2. Who do youth trust?
The data demonstrates that in the minds of young people worldwide, there is clearly a trust pyramid, where personal relations reign supreme (7.77 for friends, 8.24 for family, etc.), followed by immediate service providers such as medical practitioners (7.01) and teachers (6.43), and organizations and data sources bring up the rear, the latter scoring as low as social media applications, which range from 2.13 to 4.17, and political entities averaging between 3.0 and 3.8. The principle of proximity is demonstrated through the high correlation of personal trust.
On regional levels, Brazil presents a consistently high degree of trust in interpersonal and community institutions but at the same time an abnormally low political trust, while Syria exhibits selective trust, where hands-on service providers are preferred to more abstract national institutions; in Russia, there is a general institutional skepticism, which is especially acute when applied to religious leaders and independent journalists, while in the US, there is above-average trust in local schools, local officials, and healthcare, yet steep declines for national politics and social media.

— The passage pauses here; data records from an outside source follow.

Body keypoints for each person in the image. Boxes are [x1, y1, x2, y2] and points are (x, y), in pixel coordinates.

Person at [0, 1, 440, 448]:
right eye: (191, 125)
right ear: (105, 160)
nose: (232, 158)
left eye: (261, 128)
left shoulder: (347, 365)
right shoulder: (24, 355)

However, the thread that runs through all of these is that the youth trust people they know or people that work directly with individuals far more than they trust systems, platforms, or any political structure, which may highlight the personal nature of trust in 2025. This is of profound significance because the implications are that trust does not reside within systems or structures of authority, and that trust can only be built through continuous personal interactions at the hands of competent individuals.
3. How can we build trust?
When asked how to actually build trust, young people prioritize actionable behaviors over abstract values: honesty leads overwhelmingly (72 responses), followed by reliability (50), understanding (43), communication (29), and emotional safety (28), while traditional institutional safeguards like boundaries (3), confidentiality (5), and even competence (5) barely register. This ranking reveals a pragmatic wisdom—respondents recognize that trust isn’t built through policies or credentials but through consistent, authentic human behavior.

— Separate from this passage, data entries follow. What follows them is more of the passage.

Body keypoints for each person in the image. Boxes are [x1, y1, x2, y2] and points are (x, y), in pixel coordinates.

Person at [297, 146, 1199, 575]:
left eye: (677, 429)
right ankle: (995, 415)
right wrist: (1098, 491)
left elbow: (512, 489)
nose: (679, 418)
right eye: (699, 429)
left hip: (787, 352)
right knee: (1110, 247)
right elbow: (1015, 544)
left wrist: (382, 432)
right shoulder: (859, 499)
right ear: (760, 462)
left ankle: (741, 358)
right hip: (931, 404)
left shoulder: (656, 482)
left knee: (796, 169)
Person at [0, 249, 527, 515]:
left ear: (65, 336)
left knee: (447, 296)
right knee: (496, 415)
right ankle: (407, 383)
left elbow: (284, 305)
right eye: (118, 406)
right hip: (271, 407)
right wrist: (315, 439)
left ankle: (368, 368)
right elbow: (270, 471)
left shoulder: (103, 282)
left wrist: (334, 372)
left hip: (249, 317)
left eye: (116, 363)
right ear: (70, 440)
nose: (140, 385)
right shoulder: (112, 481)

The relatively high emphasis on familiarity and repeated interaction (27) underscores that trust requires time and sustained presence, not one-off gestures. Context matters significantly in application: for schools, students prioritize accountability and confidentiality (wanting assurance that sharing won’t lead to punitive consequences), plus boundaries that establish mutual respect between teachers and students.
For news and social media, honesty and unbiased presentation dominate concerns. For personal relationships, no judgment and clear boundaries emerge as foundational, while for elected officials, communication that demonstrates genuine listening and understanding of diverse community needs takes precedence.
The gap between what young people say builds trust (honesty, reliability, understanding) and what institutions typically offer (competence credentials, official policies, hierarchical authority) explains much of the trust deficit revealed in the rankings data. The pathway forward is clear but demanding: institutions must shift from broadcasting authority to demonstrating consistency, from claiming expertise to showing understanding, and from expecting deference to earning trust through transparent, accountable, repeated positive interactions that prove—not proclaim—trustworthiness.